Increased NGFI-A binding, and the resulting increase in glucocorticoid receptor (GR) expression, leads to a decrease in depression-like behavior. Antidepressants can work to increase GR levels in affected patients, suppressing depressive symptoms. Electric shock therapy, is often used to treat patients with depression. It is found that this form of treatment results in an increase in NGFI-A expression levels. Electric shock therapy depolarizes a number of neurons throughout the brain, resulting in the increased activity of a number of intracellular pathways. This includes the cAMP pathway which, through downstream effects, results in expression of NGFI-A. Antidepressant drugs, such as tranylcypromine and imipramine were found to have a similar effect; treatment with these drugs led to increases in NGFI-A expression and subsequent GR expression. These two drugs are thought to alter synaptic levels of 5-HT, which then alters the activity level of the cAMP pathway. It is also known that increased glucocorticoid receptor expression has been shown to modulate the HPA pathway by increasing negative feedback. This increase in expression results from decreased methylation, increased acetylation and binding of HGFI-A transcription factor. This promotes a more moderate HPA response than seen in those with depression which then decreases levels of hormones associated with stress.
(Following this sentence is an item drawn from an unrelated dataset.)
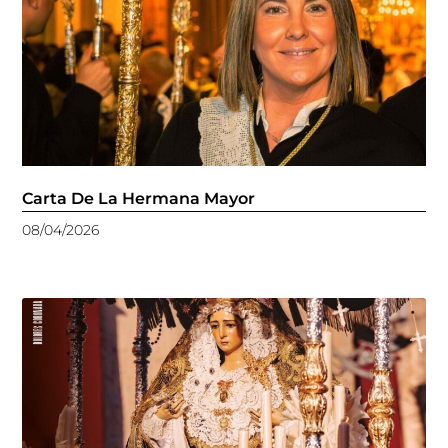
Carta De La Hermana Mayor
08/04/2026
Another antidepressant, desipramine was found to increase GR density and GR mRNA expression in the hippocampus. It is thought that this is happening due to an interaction between the response element of GR and the acetyltransferase, CREB Binding Protein. Therefore, this antidepressant, by increasing acetylation, works to lessen the HPA response, and as a result, decrease depressive symptoms.
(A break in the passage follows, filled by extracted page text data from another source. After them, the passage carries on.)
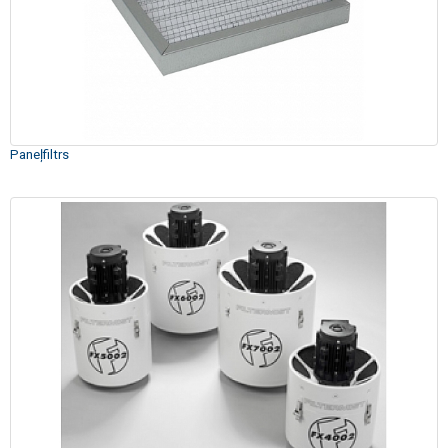
Paneļfiltrs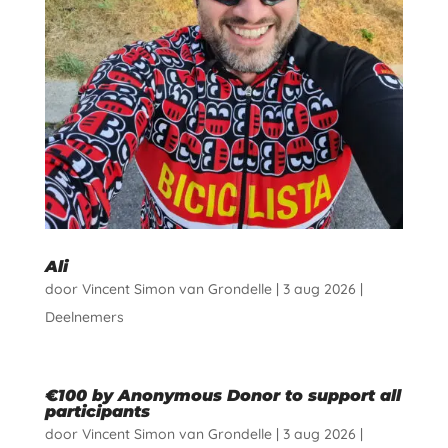
Ali
door
Vincent Simon van Grondelle
|
3 aug 2026
|
Deelnemers
€100 by Anonymous Donor to support all
participants
door
Vincent Simon van Grondelle
|
3 aug 2026
|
====HDAC inhibitors as antidepressants====

HDAC inhibitors have been shown to cause antidepressant-like effects in animals. Research shows that antidepressants make epigenetic changes to gene transcription thus altering signaling. These gene expression changes are seen in the BDNF, CRF, GDNF, and GR genes (see above sections). Histone modifications are consistently reported to alter chromatin structure during depression by the removal of acetyl groups, and to reverse this, HDAC inhibitors work by countering the removal of acetyl groups on histones. HDAC inhibitors can decrease gene transcription in the hippocampus and prefrontal cortex that is increased as a characteristic of depression. In animal studies of depression, short-term administration of HDAC inhibitors reduced the fear response in mice, and chronic administration produced antidepressant-like effects. This suggests that long-term treatment of HDAC inhibitors help in the treatment of depression. Some studies show that administration of HDAC inhibitors like vorinostat and romidepsin, hematologic cancer drugs, can augment the effect of other antidepressants. These HDAC inhibitors may become antidepressants in the future, but clinical trials must further assess their efficacy in humans.